Schneier: Perverse incentives drive bad security decisions

Published 26 February 2009

Many security-related decisions are less than optimal because those who have to make the decisions face perverse incentives; in the post-9/11 era, we have to make sure the incentives driving security decisions are the right incentives

Contrariness serves a useful purpose: it forces us to rethink received wisdom and accepted convention. Bruce Schneier is an informed and insightful contrarian, so when he writes that reverse incentives lead to bad decisions in the security field, we should listen.

Incentives explain much that is perplexing about security trade-offs,” Schneier writes, offering several examples:

  • Why does King County, Washington, require one form of ID to get a concealed-carry permit, but two forms of ID to pay for the permit by check? Making a mistake on a gun permit is an abstract problem, but a bad check actually costs some department money.
  • In the decades before 9/11, why did the airlines fight every security measure except the photo-ID check?
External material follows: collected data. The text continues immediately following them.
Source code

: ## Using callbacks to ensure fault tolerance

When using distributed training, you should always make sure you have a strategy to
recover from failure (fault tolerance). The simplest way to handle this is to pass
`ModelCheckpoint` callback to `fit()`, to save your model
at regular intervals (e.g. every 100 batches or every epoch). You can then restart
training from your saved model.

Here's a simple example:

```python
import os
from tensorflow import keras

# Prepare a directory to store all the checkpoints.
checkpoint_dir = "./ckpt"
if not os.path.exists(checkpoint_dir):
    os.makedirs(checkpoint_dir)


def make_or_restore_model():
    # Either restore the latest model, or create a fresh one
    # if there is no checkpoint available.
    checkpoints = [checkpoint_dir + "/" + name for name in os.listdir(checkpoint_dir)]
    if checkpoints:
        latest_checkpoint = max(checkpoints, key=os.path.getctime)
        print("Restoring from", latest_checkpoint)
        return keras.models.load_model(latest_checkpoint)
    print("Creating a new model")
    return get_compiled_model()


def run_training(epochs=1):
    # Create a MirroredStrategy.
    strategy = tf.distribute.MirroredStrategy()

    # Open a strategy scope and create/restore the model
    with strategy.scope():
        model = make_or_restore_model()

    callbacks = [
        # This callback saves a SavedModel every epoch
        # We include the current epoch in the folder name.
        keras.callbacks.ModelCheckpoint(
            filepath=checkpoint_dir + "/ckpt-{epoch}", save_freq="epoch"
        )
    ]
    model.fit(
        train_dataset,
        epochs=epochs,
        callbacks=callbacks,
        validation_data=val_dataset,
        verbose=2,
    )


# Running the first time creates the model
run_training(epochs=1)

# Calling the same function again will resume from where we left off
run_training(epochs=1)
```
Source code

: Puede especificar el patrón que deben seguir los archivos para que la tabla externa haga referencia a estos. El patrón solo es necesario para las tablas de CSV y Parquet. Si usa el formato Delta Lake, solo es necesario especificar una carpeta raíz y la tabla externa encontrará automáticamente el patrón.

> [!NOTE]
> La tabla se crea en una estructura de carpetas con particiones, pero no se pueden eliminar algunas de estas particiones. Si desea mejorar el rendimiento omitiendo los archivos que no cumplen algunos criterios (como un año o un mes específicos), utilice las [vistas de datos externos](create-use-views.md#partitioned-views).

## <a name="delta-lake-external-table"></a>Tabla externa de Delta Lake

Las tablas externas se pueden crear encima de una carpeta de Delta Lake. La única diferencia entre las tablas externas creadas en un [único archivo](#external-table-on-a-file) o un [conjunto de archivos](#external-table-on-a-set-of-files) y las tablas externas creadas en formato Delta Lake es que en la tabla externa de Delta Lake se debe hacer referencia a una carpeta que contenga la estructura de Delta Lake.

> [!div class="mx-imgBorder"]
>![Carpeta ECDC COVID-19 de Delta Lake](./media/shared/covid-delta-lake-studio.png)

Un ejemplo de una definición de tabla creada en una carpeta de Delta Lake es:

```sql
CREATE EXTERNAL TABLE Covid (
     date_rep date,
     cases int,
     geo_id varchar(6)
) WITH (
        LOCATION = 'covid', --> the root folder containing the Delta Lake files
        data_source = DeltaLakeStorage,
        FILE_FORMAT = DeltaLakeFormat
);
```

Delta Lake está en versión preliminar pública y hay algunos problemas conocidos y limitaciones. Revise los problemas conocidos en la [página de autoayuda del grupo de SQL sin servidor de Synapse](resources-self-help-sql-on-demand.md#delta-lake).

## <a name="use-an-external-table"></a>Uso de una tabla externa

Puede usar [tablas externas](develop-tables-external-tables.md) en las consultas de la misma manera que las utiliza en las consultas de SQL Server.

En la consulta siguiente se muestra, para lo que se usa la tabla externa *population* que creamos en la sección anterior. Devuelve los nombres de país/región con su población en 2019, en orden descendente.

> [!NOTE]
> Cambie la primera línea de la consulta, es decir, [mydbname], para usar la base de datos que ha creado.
Increased security annoys their customers, but the photo-ID check solved a security problem of a different kind: the resale of nonrefundable tickets. So the airlines were on board for that one.
  • Why does the TSA confiscate liquids at airport security, on the off chance that a terrorist will try to make a liquid explosive, instead of using the more common solid ones? Because the officials in charge of the decision used CYA security measures to prevent specific, known tactics rather than broad, general ones.
  • The same misplaced incentives explain the ongoing problem of innocent prisoners spending years in places like Guantanamo and Abu Ghraib. The solution might seem obvious: Release the innocent ones, keep the guilty ones, and figure out whether the ones we are not sure about are innocent or guilty. The incentives, however, are more perverse than that. Who is going to sign the order releasing one of those prisoners? Which military officer is going to accept the risk, no matter how small, of being wrong?
  • Schneider says that he read almost five years ago that prisoners were being held by the United States far longer than they should, because ”no one wanted to be responsible for releasing the next Osama bin Laden.” That incentive to do nothing has not changed. It might have even gotten stronger, as these innocents languish in prison.

The solution: change the incentive system. Easier said than done, but true.